▶ _Entries provided_:
+---+
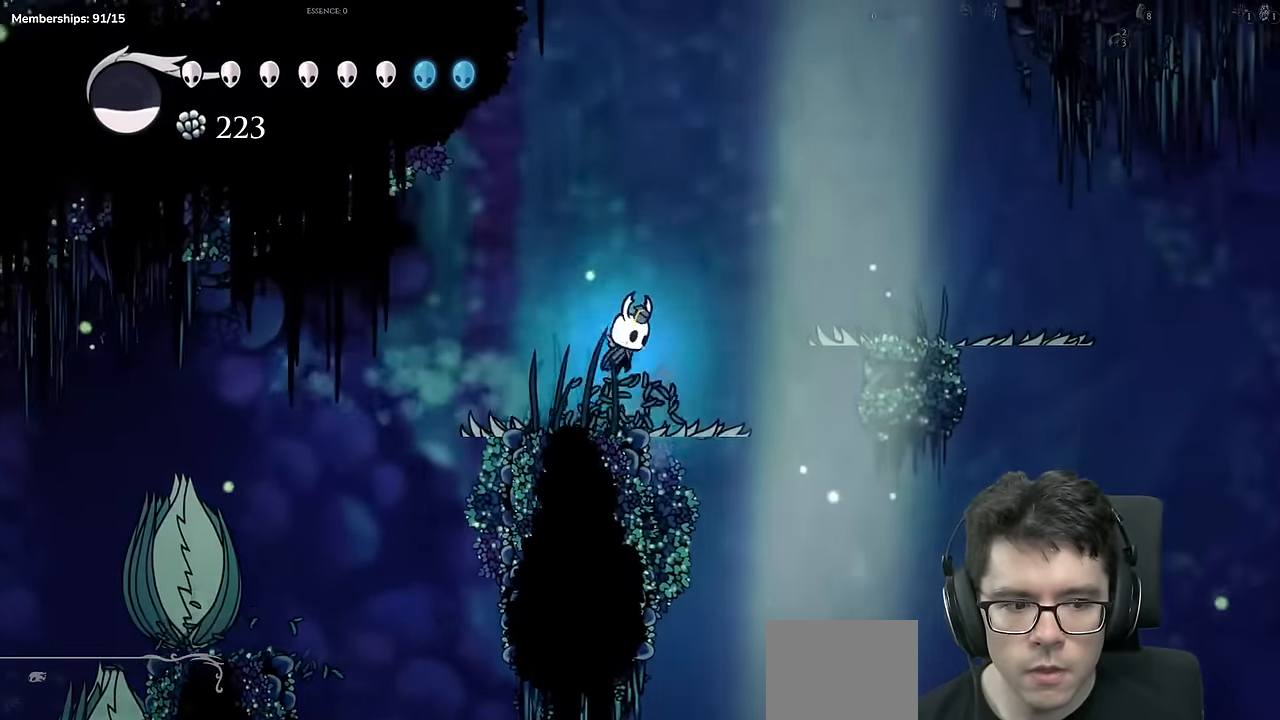
{"buttons": ["DPAD_RIGHT"], "left_stick": "center", "right_stick": "center", "events": [[67, "DPAD_RIGHT", "down"], [67, "R2", "down"], [117, "A", "up"], [317, "R2", "up"]]}
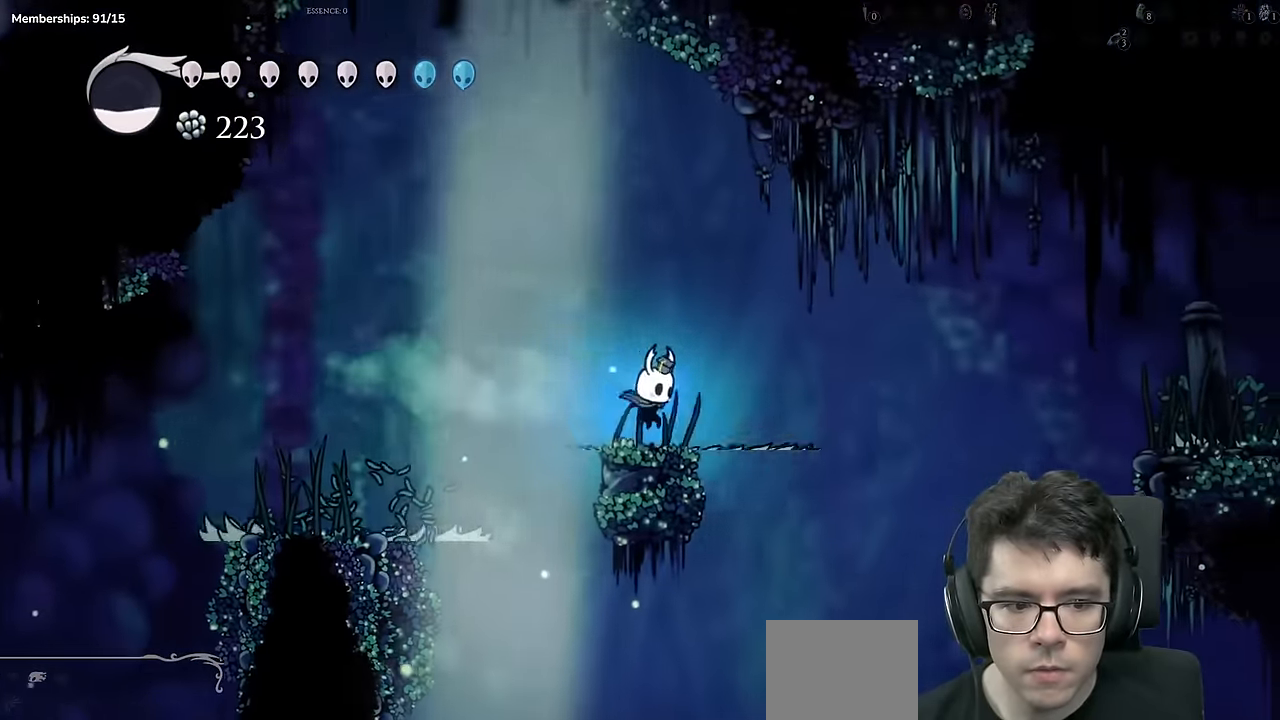
{"buttons": ["R2", "DPAD_RIGHT"], "left_stick": "center", "right_stick": "center", "events": [[17, "A", "down"], [300, "A", "up"], [450, "R2", "down"]]}
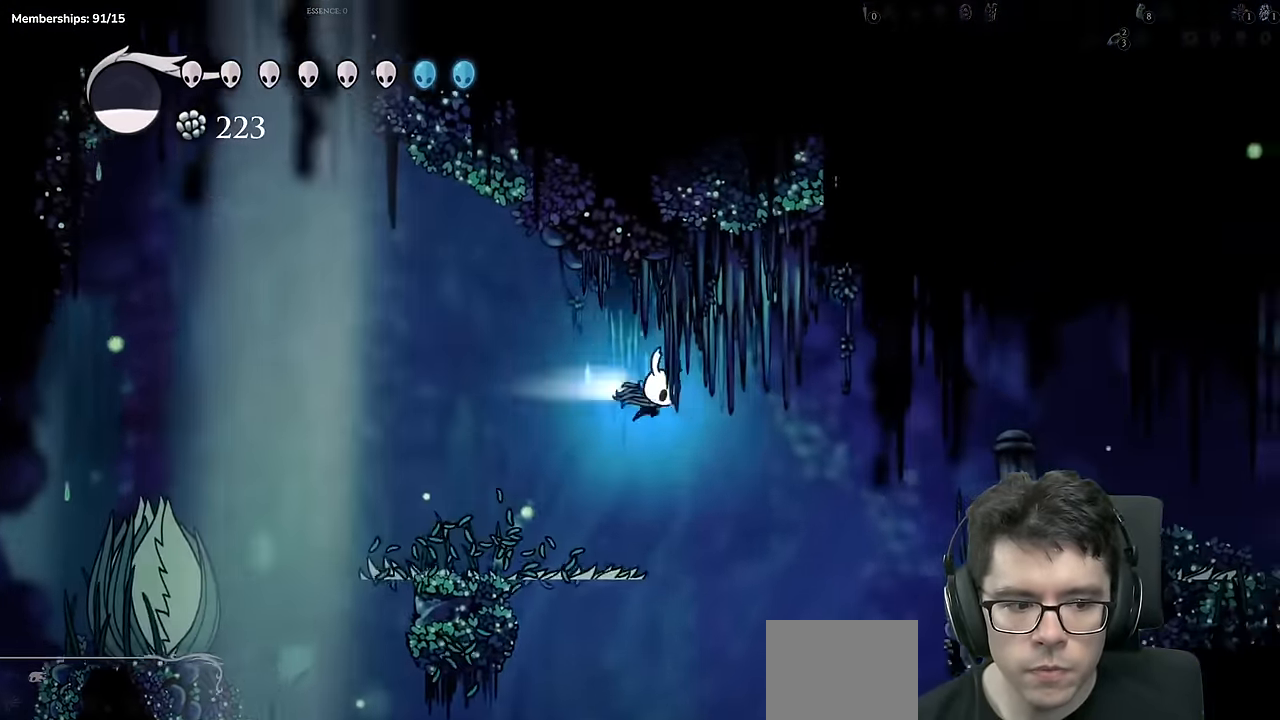
{"buttons": ["DPAD_RIGHT"], "left_stick": "center", "right_stick": "center", "events": [[234, "R2", "up"]]}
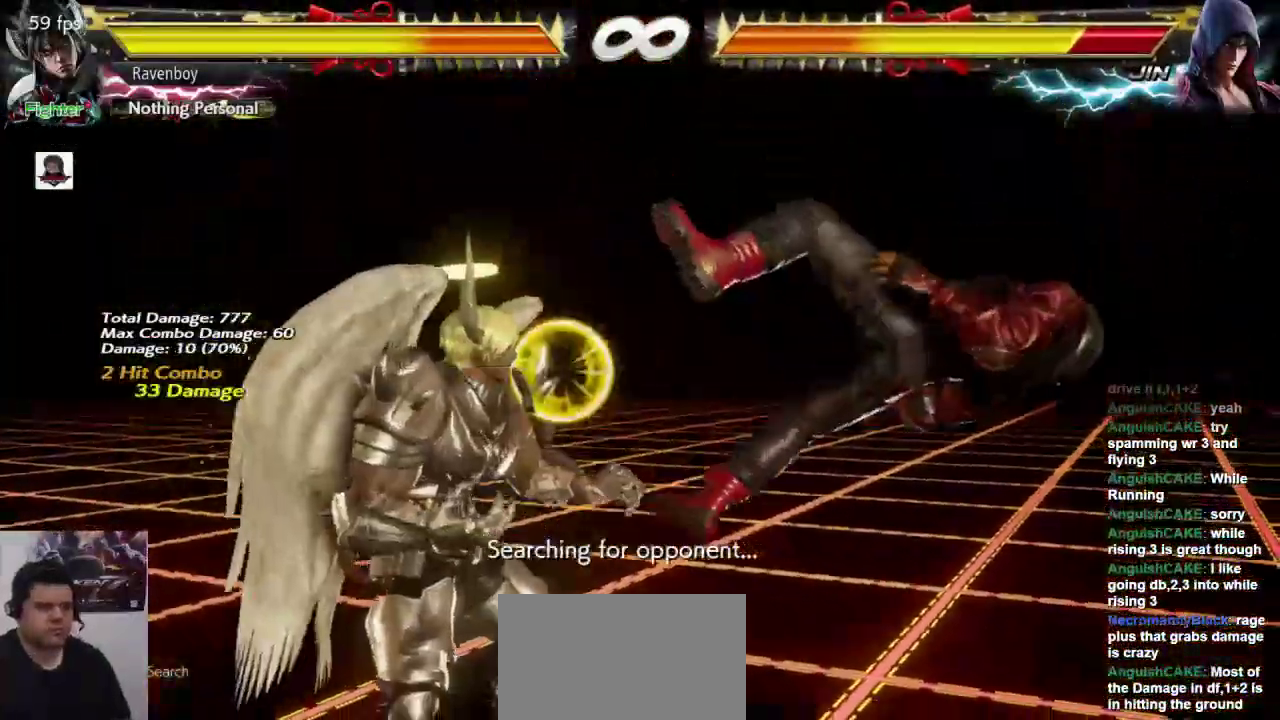
Gameplay with a controller (arcade stick); each line is a JSON object with the inputs held at the frame after it (dt_ms = milliseconds from this image to that frame). "events" lists button and stick changes between this image and that frame as [ms after this image, input, new state], when the widget could be followed in between. Not read: L3 R3.
{"dt_ms": 500, "buttons": [], "left_stick": "center", "events": [[200, "left_stick", "left"], [300, "left_stick", "center"]]}
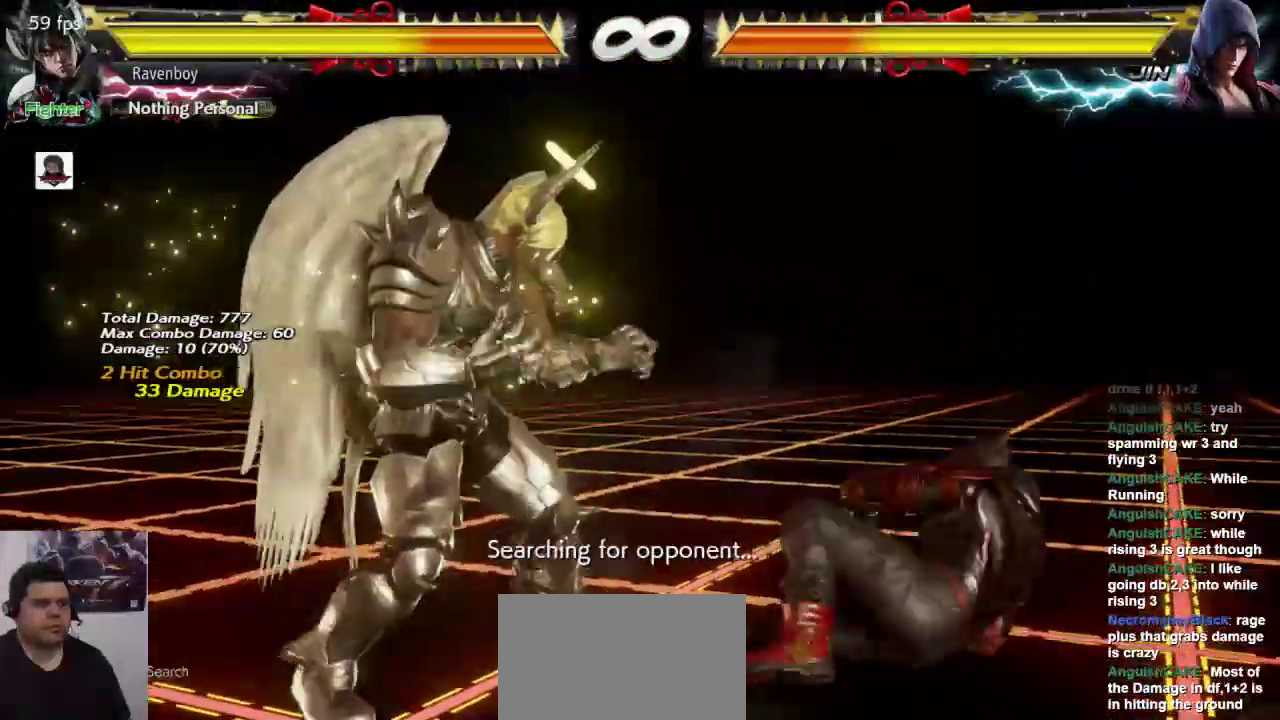
{"dt_ms": 1000, "buttons": ["SQUARE"], "left_stick": "down-right"}
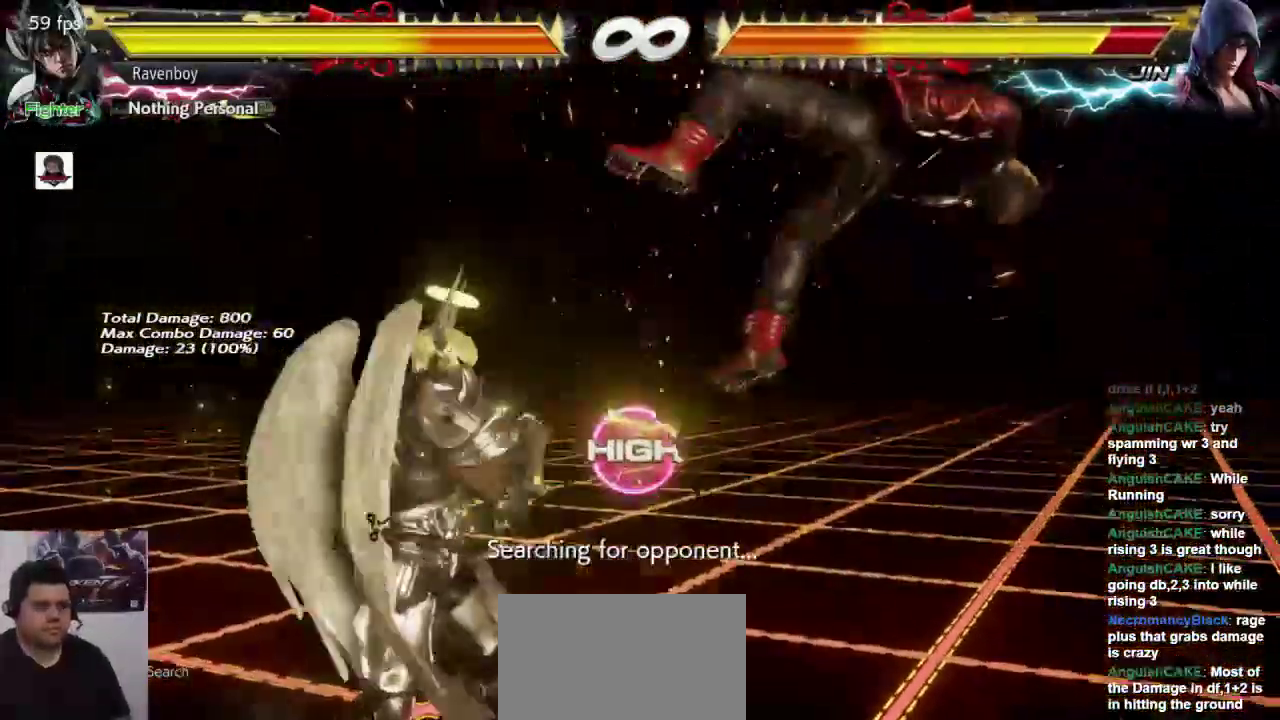
{"dt_ms": 500, "buttons": [], "left_stick": "left"}
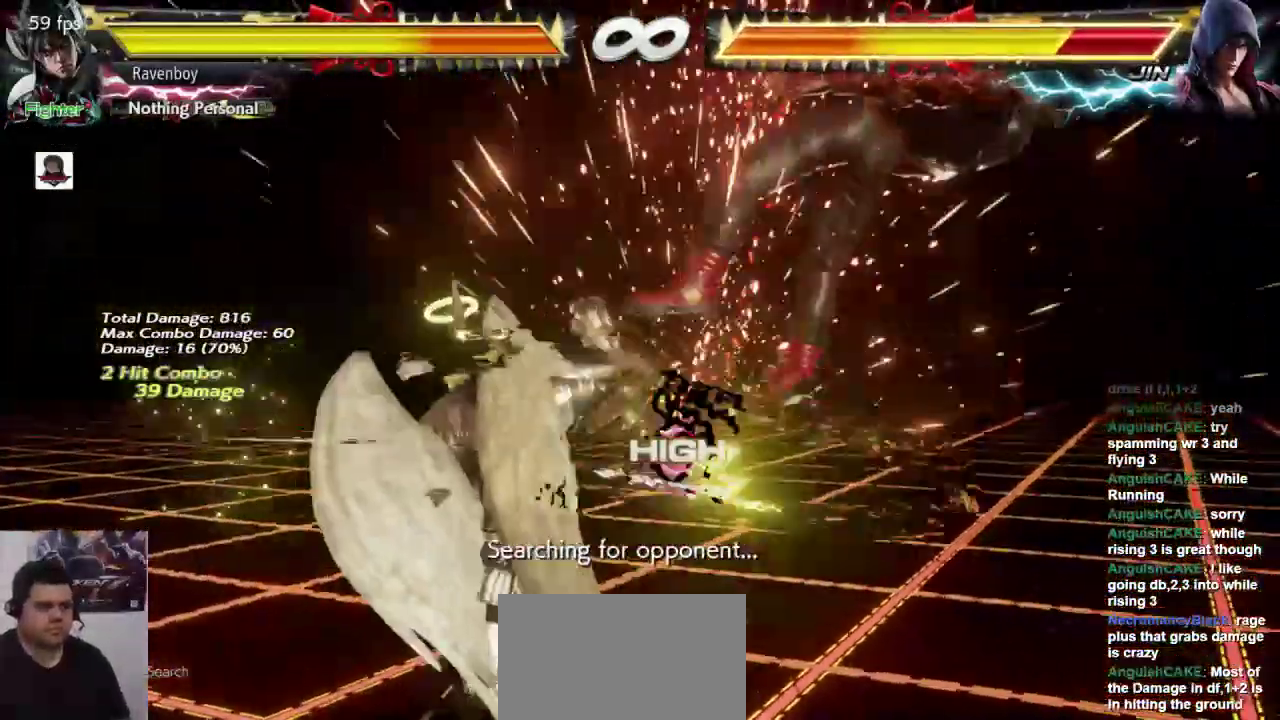
{"dt_ms": 500, "buttons": [], "left_stick": "center"}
+---+
▶ _Task details_:
Whenever a line in the records contains the word "center", copy that line.

▶ _Response area_:
{"buttons": ["DPAD_RIGHT"], "left_stick": "center", "right_stick": "center", "events": [[67, "DPAD_RIGHT", "down"], [67, "R2", "down"], [117, "A", "up"], [317, "R2", "up"]]}
{"buttons": ["R2", "DPAD_RIGHT"], "left_stick": "center", "right_stick": "center", "events": [[17, "A", "down"], [300, "A", "up"], [450, "R2", "down"]]}
{"buttons": ["DPAD_RIGHT"], "left_stick": "center", "right_stick": "center", "events": [[234, "R2", "up"]]}
{"dt_ms": 500, "buttons": [], "left_stick": "center", "events": [[200, "left_stick", "left"], [300, "left_stick", "center"]]}
{"dt_ms": 500, "buttons": [], "left_stick": "center"}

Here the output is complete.